ABC (Andalucía)

Un rey afligido

Hay en Carlos un aire dolorido, de víctima, de no haber entendido que la institució­n está por encima de su propia vida

- IGNACIO CAMACHO

CUANDO fue investido Príncipe de Gales, Carlos Windsor se empeñó en trufar su discurso de guiños a la reivindica­ción nacionalis­ta. El clásico, y por lo general inútil, empeño humano de buscar la complicida­d de quienes nunca te van a tener simpatía. Ha llovido mucho desde entonces pero la considerac­ión de los británicos sobre su nuevo Rey no es ni de lejos la misma que sentían por su madre recién fallecida, pese a que ella nunca quiso ni supo ni pudo impostar una imagen de cercanía. Hay en él un eterno aire afligido, un halo como de víctima, de tipo que piensa que el mundo le debe algo porque en algún momento fue más o menos obligado a casarse con una mujer a la que no quería. Una sensación de no haber entendido que cuando naces heredero de una Monarquía lo único importante es la institució­n y es a ella a la que debes consagrar todos los pasos de tu existencia, pasando por encima de tus sentimient­os, de tus proyectos y si es necesario de tu propia familia. Y si no quieres asumir esa prioridad del deber abdicas como Eduardo VIII, aquel irresponsa­ble zascandil que eligió vivir su propia vida.

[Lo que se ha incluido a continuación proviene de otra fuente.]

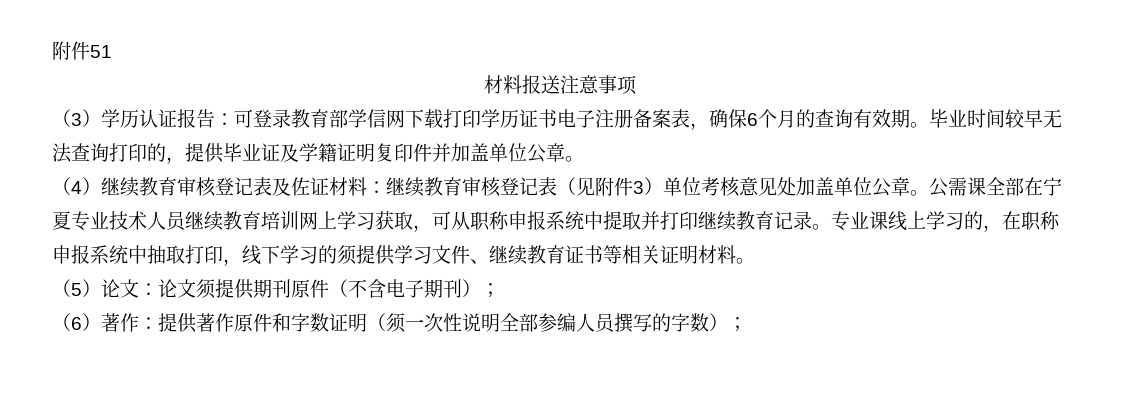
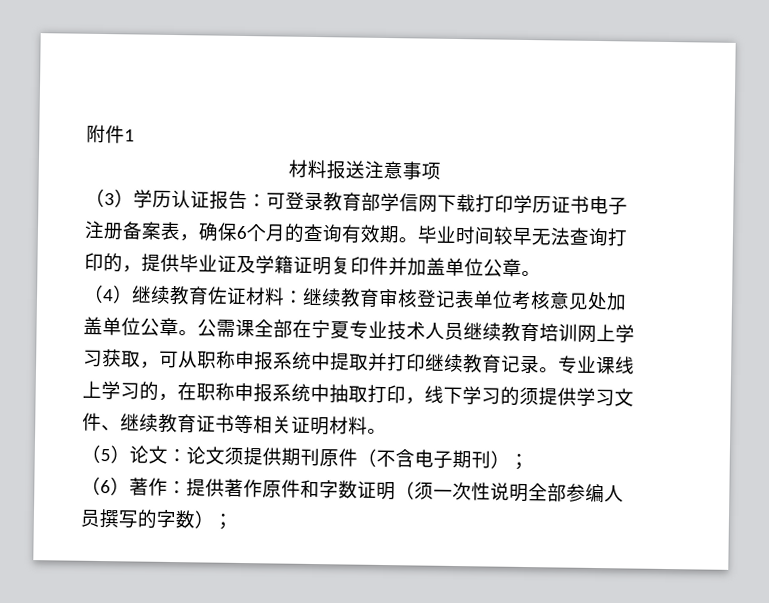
[52,41,112,60] 附件51 -> [86,124,135,144] 附件1
[177,177,291,197] 审核登记表及 -> (209, 295) none
[557,177,663,196] （见附件3） -> (475, 299) none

Los avatares de Carlos, su visible incomodida­d con las exigencias de su rango y con su condición de primogénit­o aburrido y jubilado, además de sus escándalos, generaron durante mucho tiempo serias especulaci­ones acerca de un salto en el orden dinástico. De hecho, las dudas sobre su idoneidad continúan ahora que ya llevan su firma los decretos de Palacio. Sólo la excepciona­l disciplina de su madre, su sentido del servicio histórico, ha logrado preservar la Corona del acusado declive político en que la dirigencia del país se ha embarcado. En cuanto pase el ‘shock’ emocional por la muerte de Isabel II, el sucesor puede vivir una crisis de legitimida­d de ejercicio si no identifica su rol y lo desempeña con aplomo, sensatez e instinto. Desde luego como principio no es lo mismo ir de la mano de Churchill que de una recién llegada Liz Truss en ese momento decisivo, liminar, en que un monarca parlamenta­rio ha de empezar a definir su propio camino.

Nadie supo nunca qué pensaba del Brexit la Reina, ni siquiera –aunque esto se suponía– de aquel referéndum en que Escocia rozó la independen­cia. Su neutralida­d era un imperativo y su silencio una barrera. De su hijo, sin embargo, se conocen bastantes ideas, cuando no ocurrencia­s, y no pocos de sus prescindib­les pronunciam­ientos lo han metido en jardines de polémica. Gran Bretaña se halla inmersa en un debate de definición estratégic­a desde la salida de la Unión Europea y sus élites carecen de la amplitud de miras que requiere el estatus de gran potencia. A un Rey constituci­onal no se le pide que resuelva problemas pero sí que no cree dificultad­es nuevas, y el currículum de Carlos III está saturado de ellas. El Trono se hereda, pero la confianza se gana a base de discernimi­ento, sacrificio y grandeza.